======== AVAILABLE DATA ========

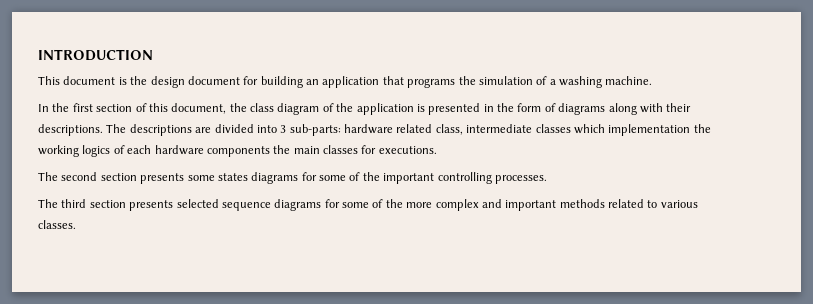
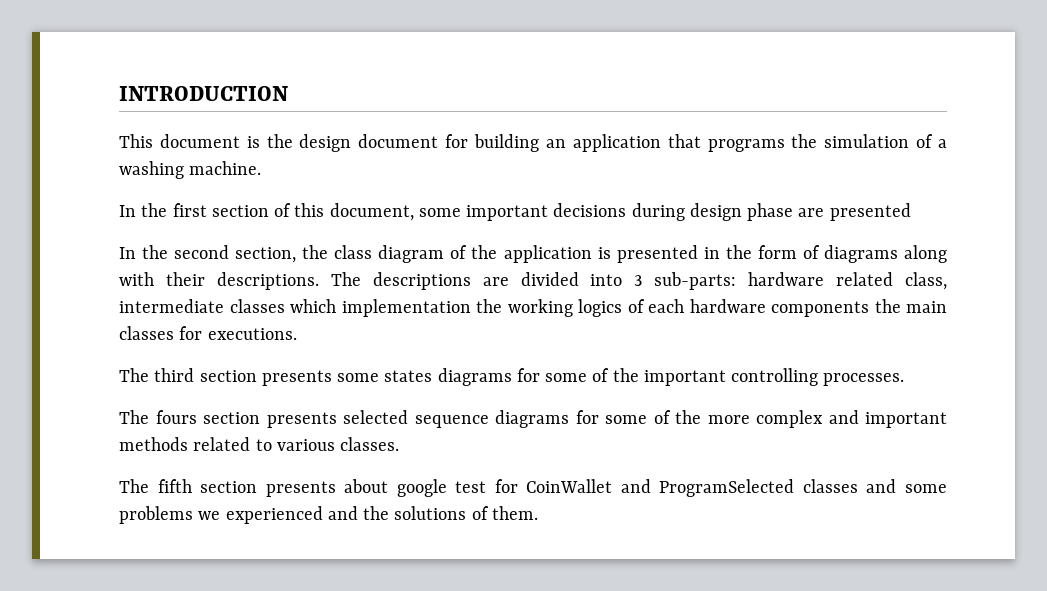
(227, 108) none -> [418,203,911,221] [119,245,297,263] some important decisions during design phase are presented // In the second section,
[61,172,98,181] second -> [154,368,195,382] third
[61,199,87,208] third -> [155,410,197,424] fours
(76, 224) none -> [119,479,948,497] [119,506,538,524] // The fifth section presents about google test for CoinWallet and ProgramSelected classes and some problems we experienced and the solutions of them.

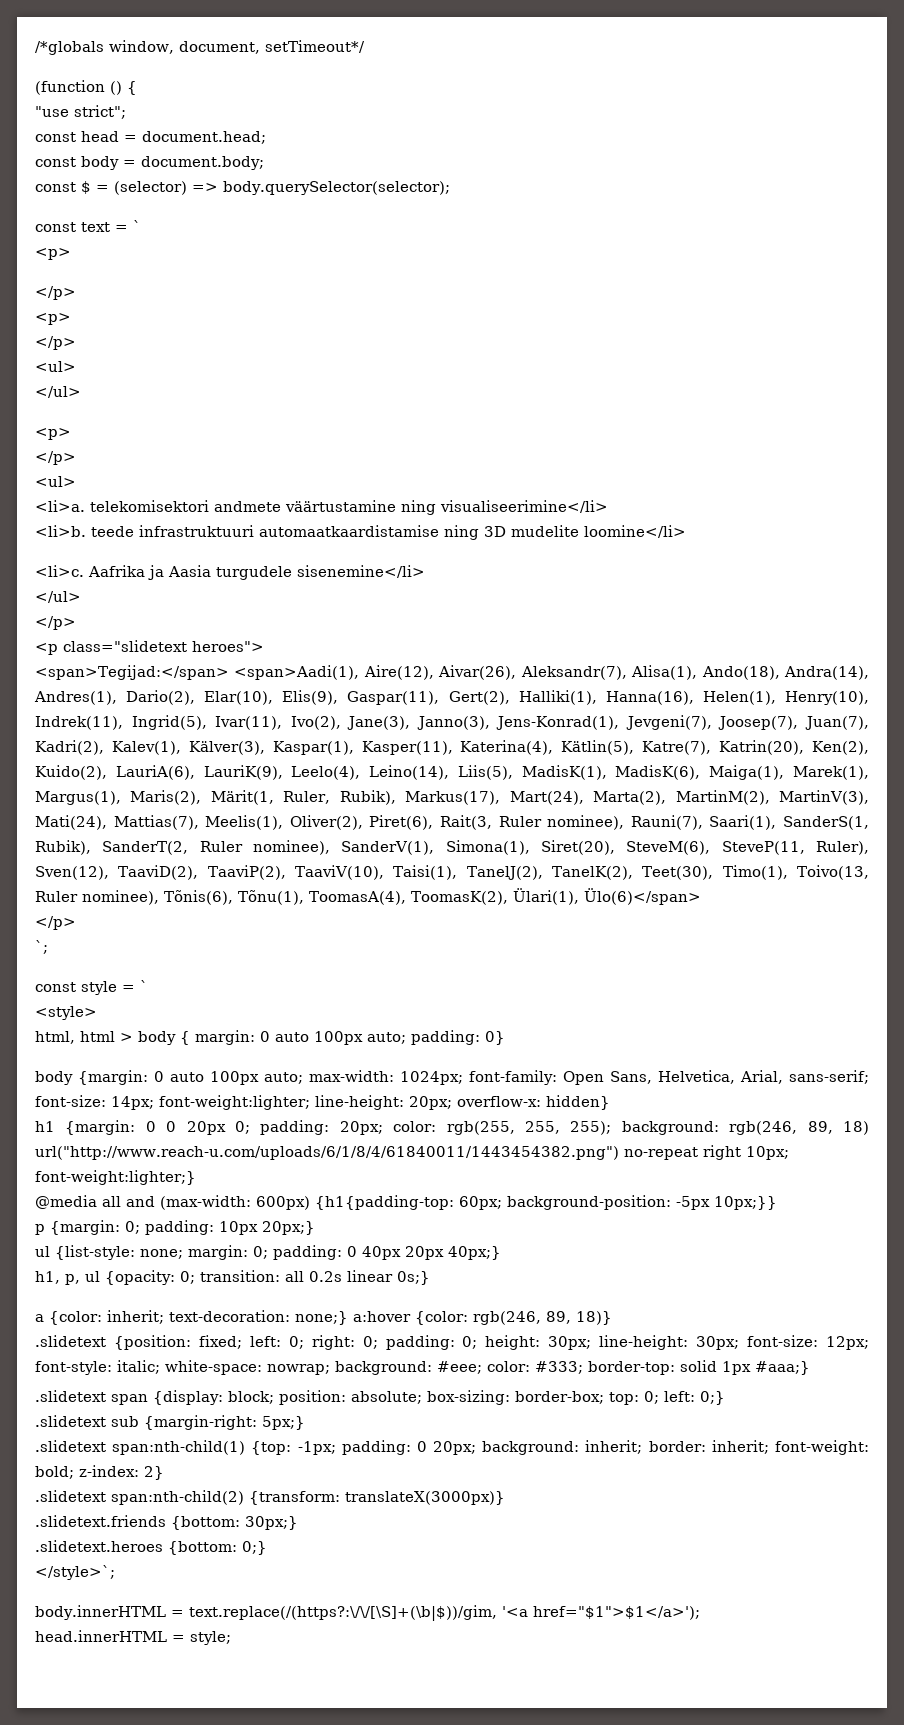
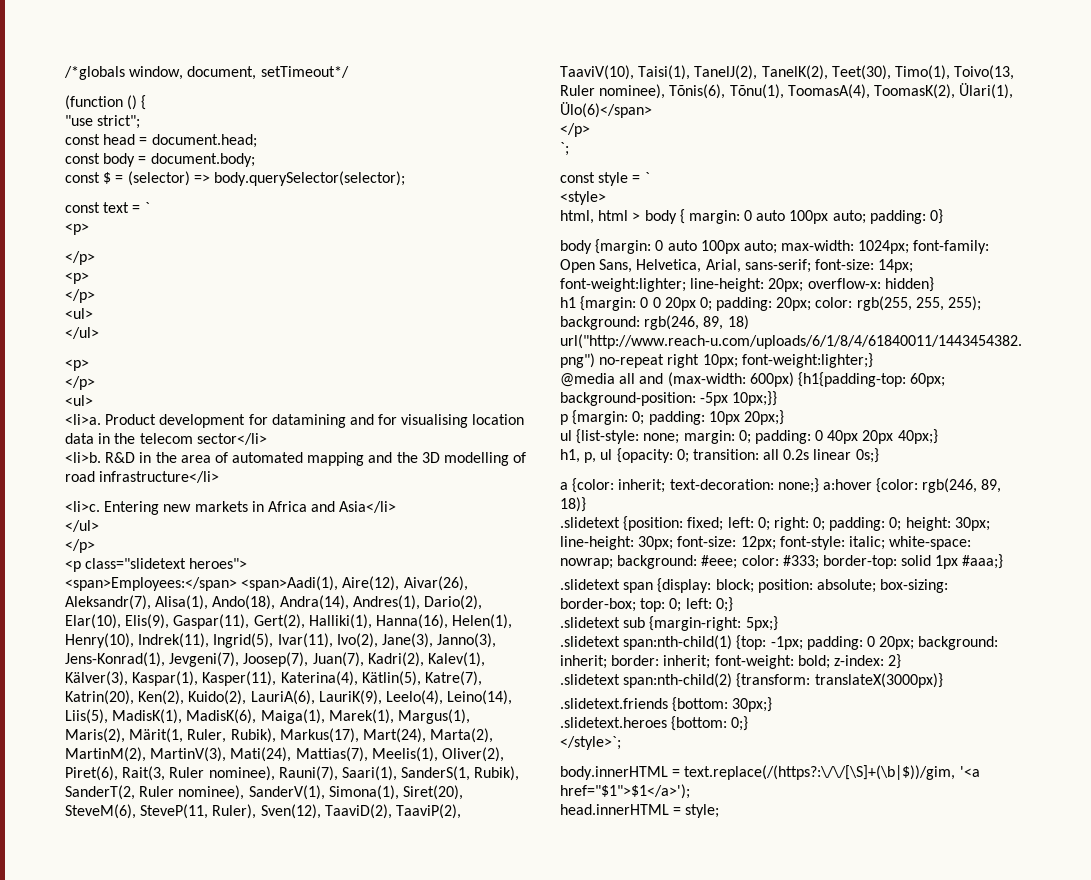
[90,500,608,515] [35,525,686,540] [35,565,425,580] telekomisektori andmete väärtustamine ning visualiseerimine</li> // <li>b. teede infrastruktuuri automaatkaardistamise ning 3D mudelite loomine</li> // <li>c. Aafrika ja Aasia turgudele sisenemine</li> -> [105,414,525,428] [65,433,267,445] [65,452,527,466] [65,471,220,483] [65,501,397,515] Product development for datamining and for visualising location data in the telecom sector</li> // <li>b. R&D in the area of automated mapping and the 3D modelling of road infrastructure</li> // <li>c. Entering new markets in Africa and Asia</li>
[35,665,229,680] <span>Tegijad:</span> -> [65,577,237,591] <span>Employees:</span>

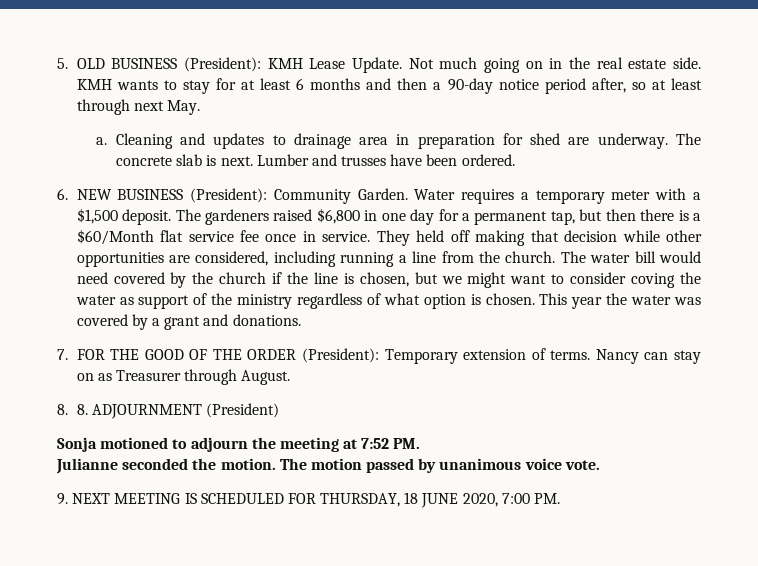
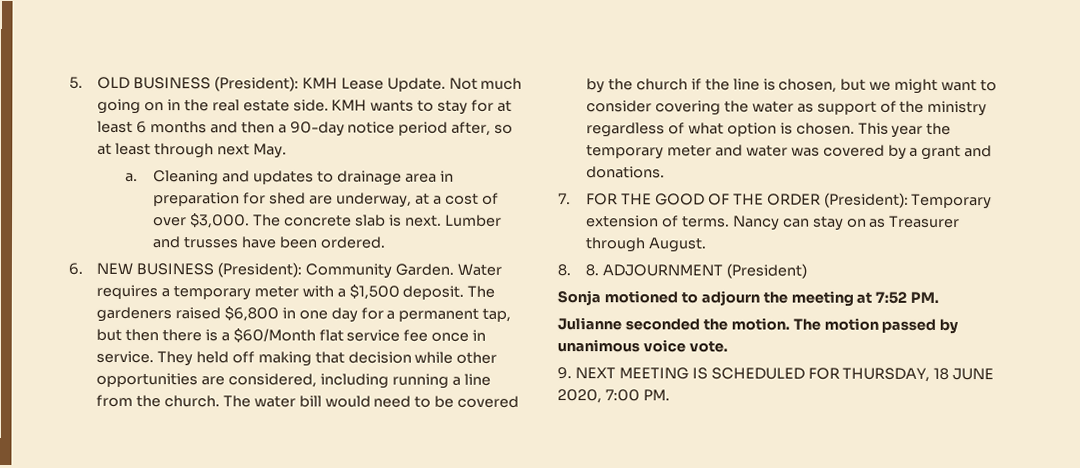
[597,133,668,149] underway. -> [335,192,499,208] [153,213,251,229] underway, at a cost of over $3,000.
(108, 278) none -> [414,395,455,408] to be
[631,273,676,288] coving -> [655,100,722,116] covering
(628, 299) none -> [586,144,743,160] temporary meter and

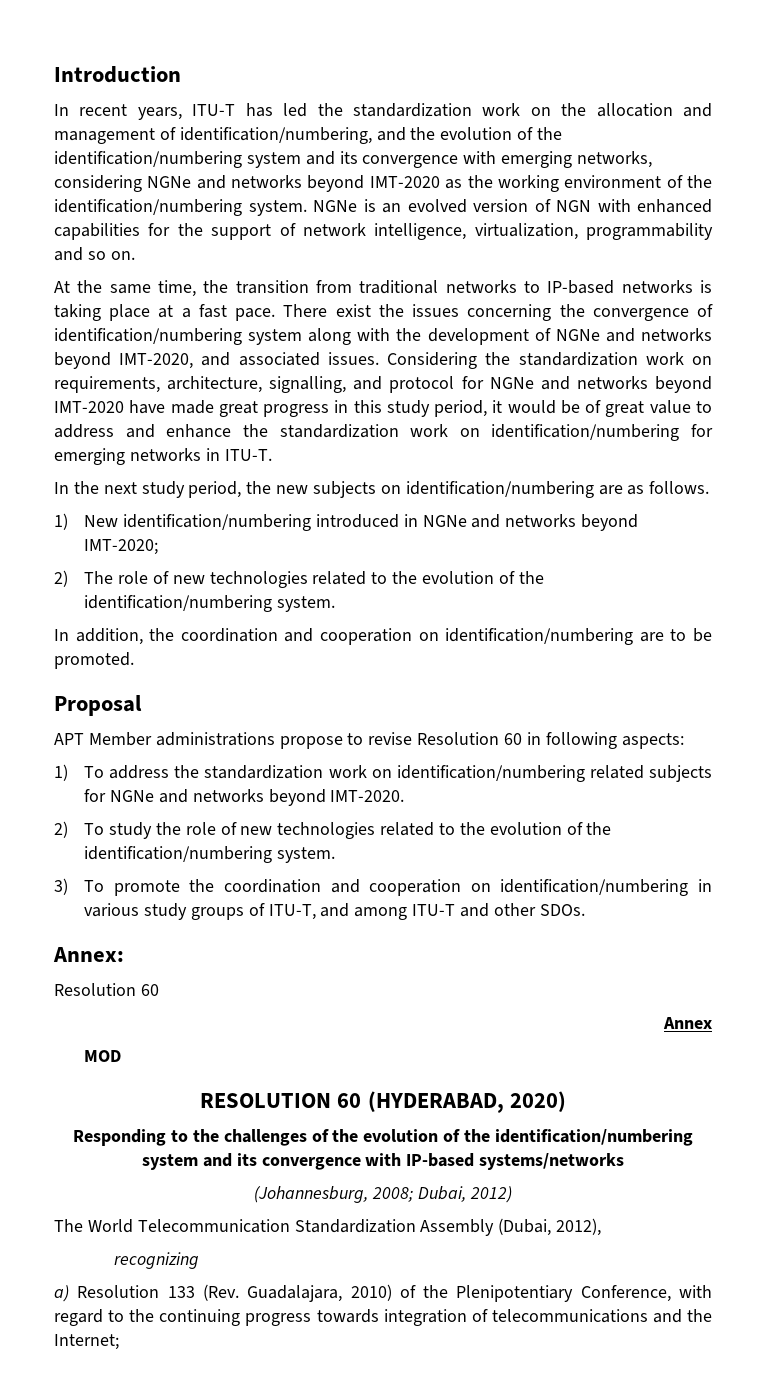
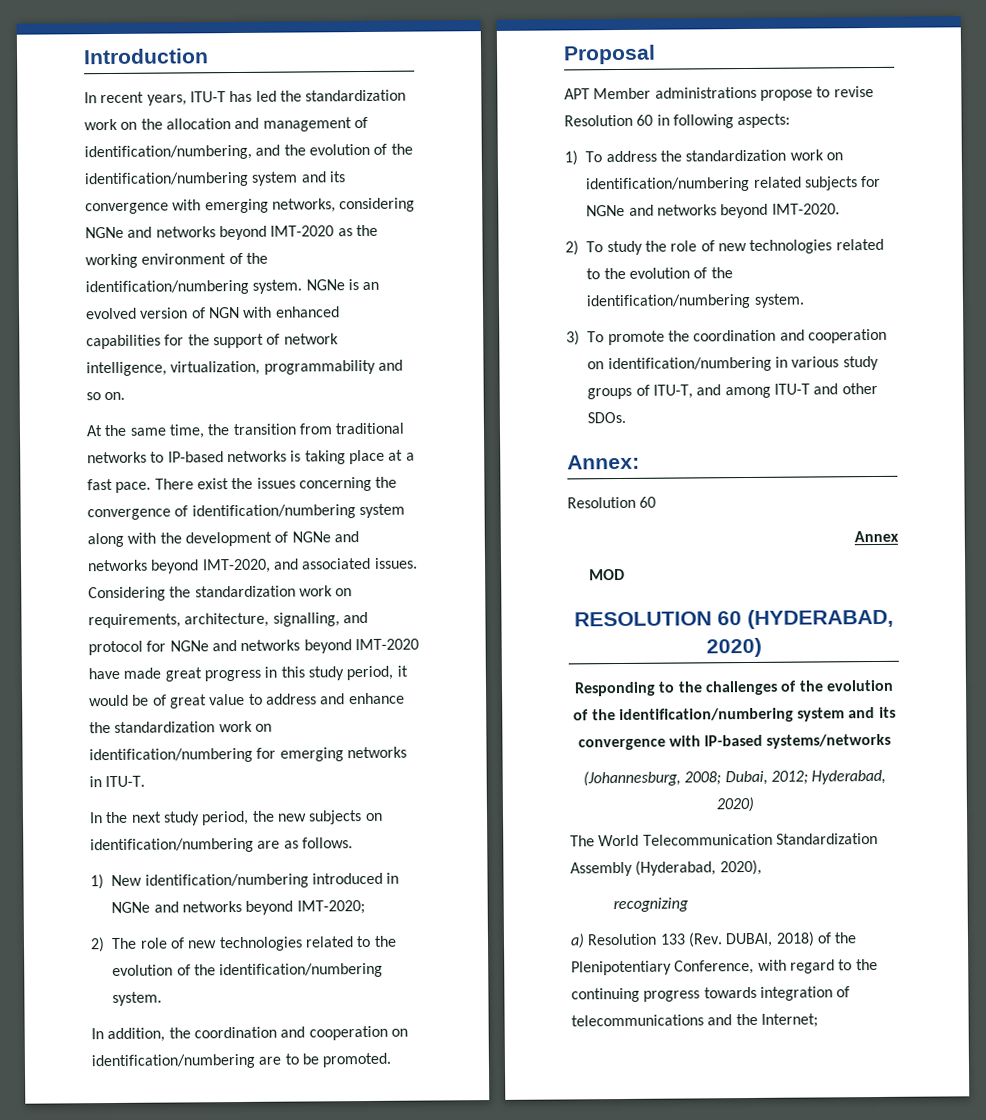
[469,1186,512,1203] 2012) -> [770,769,887,785] [715,796,754,813] 2012; Hyderabad, 2020)
[498,1218,602,1236] (Dubai, 2012), -> [635,859,762,876] (Hyderabad, 2020),
[247,1284,392,1302] Guadalajara, 2010) -> [725,931,815,948] DUBAI, 2018)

========

EXERCISE:
Everything in the entries except the pictures should be returned exactly as given.

WRITTEN SOLUTION:
(227, 108) none -> [418,203,911,221] [119,245,297,263] some important decisions during design phase are presented // In the second section,
[61,172,98,181] second -> [154,368,195,382] third
[61,199,87,208] third -> [155,410,197,424] fours
(76, 224) none -> [119,479,948,497] [119,506,538,524] // The fifth section presents about google test for CoinWallet and ProgramSelected classes and some problems we experienced and the solutions of them.

[90,500,608,515] [35,525,686,540] [35,565,425,580] telekomisektori andmete väärtustamine ning visualiseerimine</li> // <li>b. teede infrastruktuuri automaatkaardistamise ning 3D mudelite loomine</li> // <li>c. Aafrika ja Aasia turgudele sisenemine</li> -> [105,414,525,428] [65,433,267,445] [65,452,527,466] [65,471,220,483] [65,501,397,515] Product development for datamining and for visualising location data in the telecom sector</li> // <li>b. R&D in the area of automated mapping and the 3D modelling of road infrastructure</li> // <li>c. Entering new markets in Africa and Asia</li>
[35,665,229,680] <span>Tegijad:</span> -> [65,577,237,591] <span>Employees:</span>

[597,133,668,149] underway. -> [335,192,499,208] [153,213,251,229] underway, at a cost of over $3,000.
(108, 278) none -> [414,395,455,408] to be
[631,273,676,288] coving -> [655,100,722,116] covering
(628, 299) none -> [586,144,743,160] temporary meter and

[469,1186,512,1203] 2012) -> [770,769,887,785] [715,796,754,813] 2012; Hyderabad, 2020)
[498,1218,602,1236] (Dubai, 2012), -> [635,859,762,876] (Hyderabad, 2020),
[247,1284,392,1302] Guadalajara, 2010) -> [725,931,815,948] DUBAI, 2018)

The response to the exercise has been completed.